Wedges, which almost exclusively feature steel shafts, are a unique breed of club. They can help turn pars into birdies--or save pars around the green--but can also create problems for less experienced golfers who don't have wedges properly attuned to their style of play. Different types of wedges, and various specifications, allow you to select a club that aids, rather than hinders, your game.
Most golfers need a pitching wedge and sand wedge, with a pitching wedge being used for broad shots into the green and the occasional long chip shot. A sand wedge, as the name implies, helps get you out of trouble when your ball finds its way into the bunker.
Loft: Put simply, loft is the angle at which the club hits the ball off the ground, typically somewhere between 47 and 64 degrees. Higher lofts equate to shots with greater elevation and reduced distance.
Bounce: This has to do with the club's sole, and the amount of energy distributed between ground and club. Finding the best bounce for a wedge allows you to improve your chipping and pitching.
The putter is the club which offers the widest array of design features and options, including putter type, head design, face/insert, and hosel. Personal preference comes into play here--but knowing the differences between different types and options will help you make an educated choice.
The two basic types of putters are face and toe-balanced. Face-balanced putters' face turns upward, with a center of gravity in line with the shaft, and they're well suited to players with a straight stroke. Toe-balanced putters, meanwhile, have a toe that points toward the ground, making them ideal for players with an "in-to-out-to-in" putting stroke.
There are three basic head design options: blade, perimeter weighted, and mallet.
Blade: A favorite of traditionalists, blade putters have a small head, classic design, and are a safe choice for any player.
Perimeter Weighted: A larger head is well suited to players with an "in-to-out" stroke.
Mallet: Heavier than a blade putter due to its larger size, mallet putters have a lower and deeper center of gravity to reduce backspin.
FACES AND INSERTS
The ideal putter face for your game depends largely on your preferred ball, and the speed of the greens you typically play on. The faster the greens, the softer your face and ball should be. Your three basic face options are metal, insert, and grooved:
Metal: Popular for the noise they provide, and traditionally made of steel, a metal face putter is strong and heavy, with responsive feedback and a solid feel.
Insert: Essentially a metal putter whose face has been replaced with a lightweight, non-metal insert, the advantage of these putters is the lighter weight, with more of it distributed to the heel and toe for increased forgiveness. The downside is a lack of sound feedback on your putts.

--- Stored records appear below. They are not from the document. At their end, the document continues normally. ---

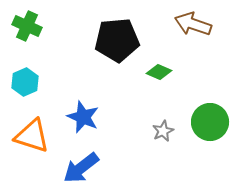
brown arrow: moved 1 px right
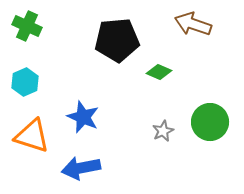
blue arrow: rotated 27 degrees clockwise
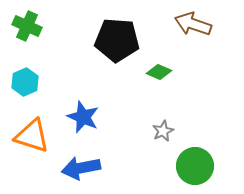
black pentagon: rotated 9 degrees clockwise
green circle: moved 15 px left, 44 px down
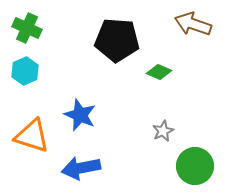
green cross: moved 2 px down
cyan hexagon: moved 11 px up
blue star: moved 3 px left, 2 px up
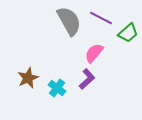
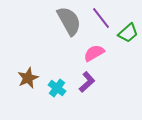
purple line: rotated 25 degrees clockwise
pink semicircle: rotated 20 degrees clockwise
purple L-shape: moved 3 px down
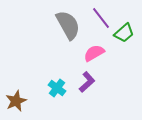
gray semicircle: moved 1 px left, 4 px down
green trapezoid: moved 4 px left
brown star: moved 12 px left, 23 px down
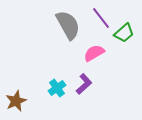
purple L-shape: moved 3 px left, 2 px down
cyan cross: rotated 18 degrees clockwise
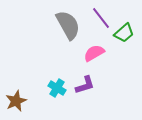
purple L-shape: moved 1 px right, 1 px down; rotated 25 degrees clockwise
cyan cross: rotated 24 degrees counterclockwise
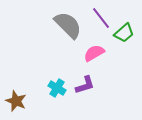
gray semicircle: rotated 16 degrees counterclockwise
brown star: rotated 25 degrees counterclockwise
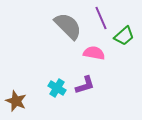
purple line: rotated 15 degrees clockwise
gray semicircle: moved 1 px down
green trapezoid: moved 3 px down
pink semicircle: rotated 40 degrees clockwise
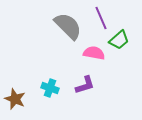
green trapezoid: moved 5 px left, 4 px down
cyan cross: moved 7 px left; rotated 12 degrees counterclockwise
brown star: moved 1 px left, 2 px up
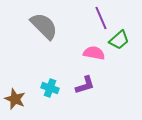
gray semicircle: moved 24 px left
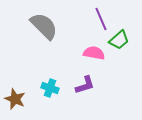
purple line: moved 1 px down
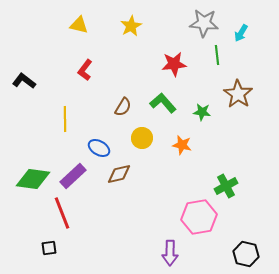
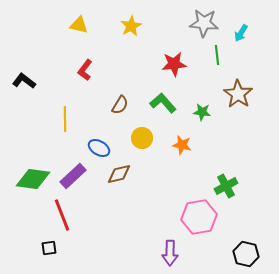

Grooved: Finally, grooved face putters assist in creating a forward-rolling motion that keeps your ball on-line, as a result of the increased friction on the face of the clubhead.
Most putters have a steel shaft, but where the shafts meets the putter head is called the hosel and is where variety and option come into play:
Heel-shafted: Shaft connects putter at heel, or inside, of the head
Center-shafted: Shaft connects at the center of the putter head
Hosel offset: Hosel bends backward to move the bottom of the shaft ahead of the putter face, drawing your hands ahead of the ball through impact
Hosel options are largely based on player preference, and the best way to determine the right choice for you is through good, old-fashioned trial and error.